Fuck. What traces there were of the American had completely faded. Overpowered by Grayson and his unwashed pack.

Opening his eyes, he crossed to the bar. “Do you remember her uncle? He stayed here, didn’t he? In that room you’ve got upstairs. Did he tell you what he was here for? What he wanted?”

Ipo folded his arms over his chest, expression bored. “Have I ever been interested in what humans want, Singleton?”

Despite the tension eating at him, Dean flashed the barkeeper a smirk. “Well, there was that one guy who—”

An invisible palm mashed itself to Dean’s mouth. Ipo studied him with glinting eyes. “You know better than that.”

The unseen gag disappeared. Dean wiped at his lips. He watched Ipo drag the dishcloth from his shoulder and turn towards the other end of the bar.

Okay, so Ipo wasn’t going to be any help. If he wanted to find her he might have to shift.

And you do want to find her. You want to bury your face in her hair. Breathe her in. Feel her body moving beneath yours. Feel her warm moans on your neck as you—

“If I see her again,” Ipo tossed over his shoulder, “I’ll be sure to ask where she’s staying.”

Dean let out a shaky sigh. It was better than nothing. “Thanks, mate.”

Ipo nodded and then got back to work.

With another sigh, this one far more agitated than the first, Dean left the pub. He needed to find Cam. His beta had followed the old American’s scent miles out of town. If there was a reason for the American woman to be here now, Cam might know.

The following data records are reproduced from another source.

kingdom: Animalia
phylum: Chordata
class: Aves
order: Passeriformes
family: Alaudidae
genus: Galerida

And if he didn’t, Dean would have to do what he’d been putting off for a long time: face the fact the animal he truly was could no longer be controlled. Which was very worrying, given how powerful the desire to find the American woman was right now. Not to help her find her uncle, not to encourage her to leave the Creek ASAP, but to explore every inch of her body and fuck her senseless. Pure, base, animalistic rutting.

Animal. Out of control fucking.

What the fuck was going on? And when the hell had being a dingo shifter in the Australian Outback become so bloody difficult?